What you need to do. Copy all lines below that use the word "traz".

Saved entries

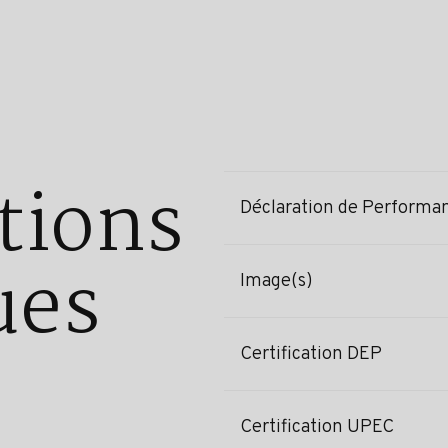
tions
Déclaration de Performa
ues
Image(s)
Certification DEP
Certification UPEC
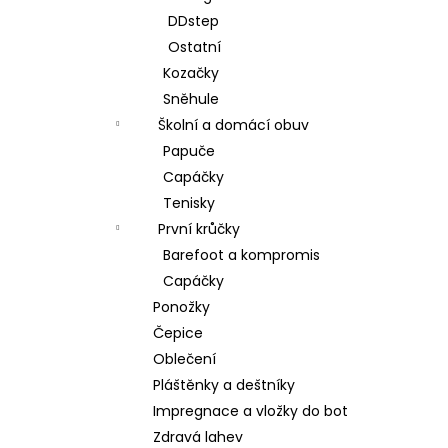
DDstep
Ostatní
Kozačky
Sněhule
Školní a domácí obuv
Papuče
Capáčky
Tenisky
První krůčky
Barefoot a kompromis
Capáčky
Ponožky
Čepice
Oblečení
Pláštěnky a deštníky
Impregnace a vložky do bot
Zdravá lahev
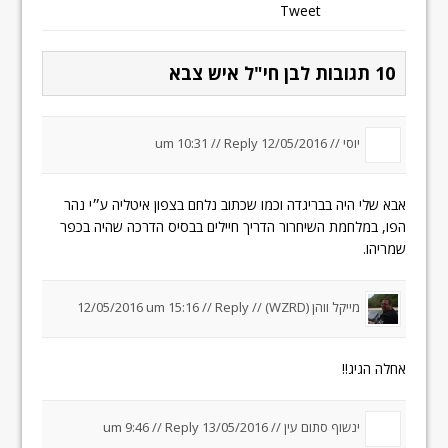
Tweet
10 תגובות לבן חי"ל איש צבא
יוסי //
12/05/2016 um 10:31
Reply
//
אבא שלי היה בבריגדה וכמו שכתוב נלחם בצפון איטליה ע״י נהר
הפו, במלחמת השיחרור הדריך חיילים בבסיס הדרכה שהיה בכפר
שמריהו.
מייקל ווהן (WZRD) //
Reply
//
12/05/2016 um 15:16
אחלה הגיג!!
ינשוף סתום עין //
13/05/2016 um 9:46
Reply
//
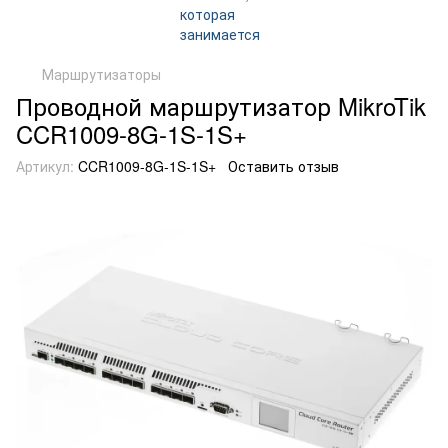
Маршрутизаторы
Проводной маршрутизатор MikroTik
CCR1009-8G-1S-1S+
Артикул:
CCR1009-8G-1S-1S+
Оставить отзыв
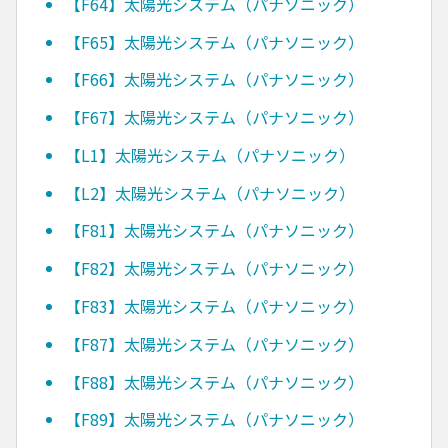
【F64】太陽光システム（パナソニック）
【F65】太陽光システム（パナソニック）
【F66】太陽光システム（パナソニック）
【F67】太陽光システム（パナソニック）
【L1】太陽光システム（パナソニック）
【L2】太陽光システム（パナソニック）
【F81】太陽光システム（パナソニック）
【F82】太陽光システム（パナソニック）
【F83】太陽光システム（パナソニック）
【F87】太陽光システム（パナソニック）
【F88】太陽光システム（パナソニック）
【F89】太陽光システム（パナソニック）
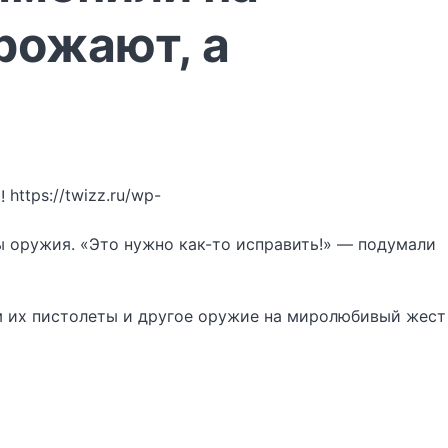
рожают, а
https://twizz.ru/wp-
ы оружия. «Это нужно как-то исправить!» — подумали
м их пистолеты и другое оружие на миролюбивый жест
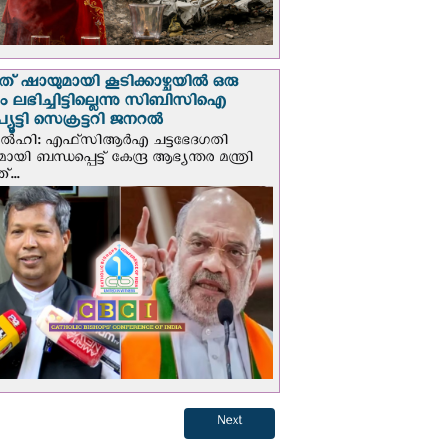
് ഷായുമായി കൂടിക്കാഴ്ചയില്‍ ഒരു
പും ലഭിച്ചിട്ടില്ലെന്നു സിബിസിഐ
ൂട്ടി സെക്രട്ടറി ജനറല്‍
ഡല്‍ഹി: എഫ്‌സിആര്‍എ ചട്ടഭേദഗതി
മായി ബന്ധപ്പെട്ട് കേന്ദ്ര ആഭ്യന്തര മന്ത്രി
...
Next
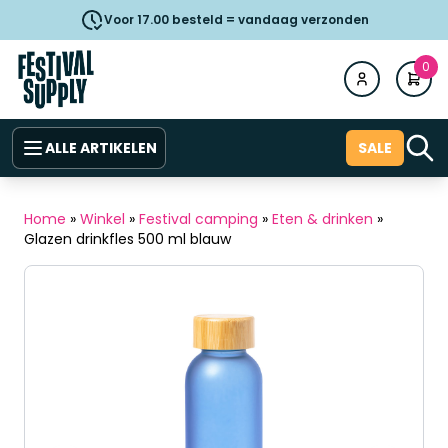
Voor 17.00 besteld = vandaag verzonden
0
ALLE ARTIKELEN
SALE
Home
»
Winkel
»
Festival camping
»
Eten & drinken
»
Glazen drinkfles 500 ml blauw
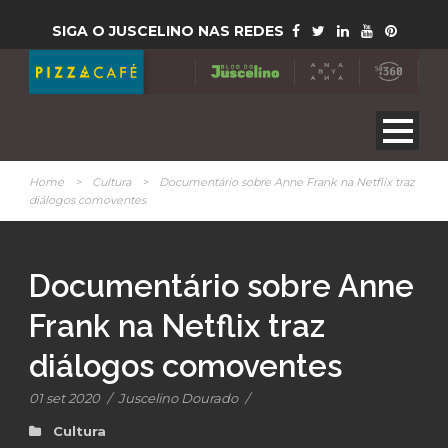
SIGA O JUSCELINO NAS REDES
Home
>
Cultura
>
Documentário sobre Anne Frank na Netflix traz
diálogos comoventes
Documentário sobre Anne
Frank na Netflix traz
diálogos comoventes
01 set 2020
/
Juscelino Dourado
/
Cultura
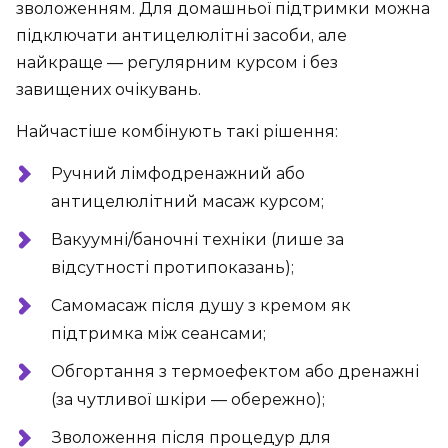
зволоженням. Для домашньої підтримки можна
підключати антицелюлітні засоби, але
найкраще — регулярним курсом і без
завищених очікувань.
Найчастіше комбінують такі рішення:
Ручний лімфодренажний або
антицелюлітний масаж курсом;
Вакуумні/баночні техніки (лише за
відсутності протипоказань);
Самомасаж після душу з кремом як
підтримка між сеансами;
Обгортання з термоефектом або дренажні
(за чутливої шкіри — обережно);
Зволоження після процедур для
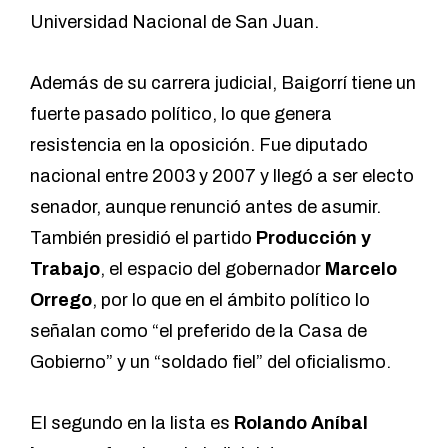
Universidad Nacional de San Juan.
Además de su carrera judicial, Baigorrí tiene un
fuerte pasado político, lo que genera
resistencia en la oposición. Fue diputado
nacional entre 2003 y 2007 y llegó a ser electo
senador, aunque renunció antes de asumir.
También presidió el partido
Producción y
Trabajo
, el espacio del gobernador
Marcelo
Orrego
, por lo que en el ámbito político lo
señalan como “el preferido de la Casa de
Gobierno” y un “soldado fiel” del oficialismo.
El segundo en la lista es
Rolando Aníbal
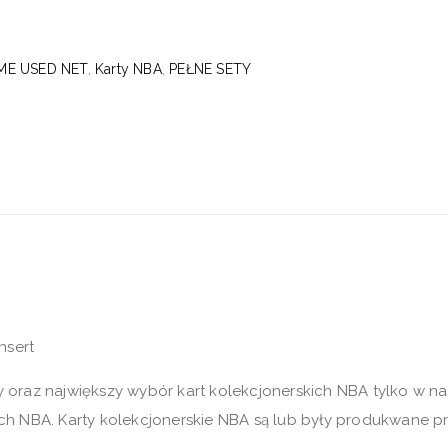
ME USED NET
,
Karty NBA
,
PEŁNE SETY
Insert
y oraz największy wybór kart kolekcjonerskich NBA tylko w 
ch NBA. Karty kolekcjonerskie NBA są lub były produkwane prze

Output of the task.
Documentário sobre Anne Frank na Netflix traz
Frank na Netflix traz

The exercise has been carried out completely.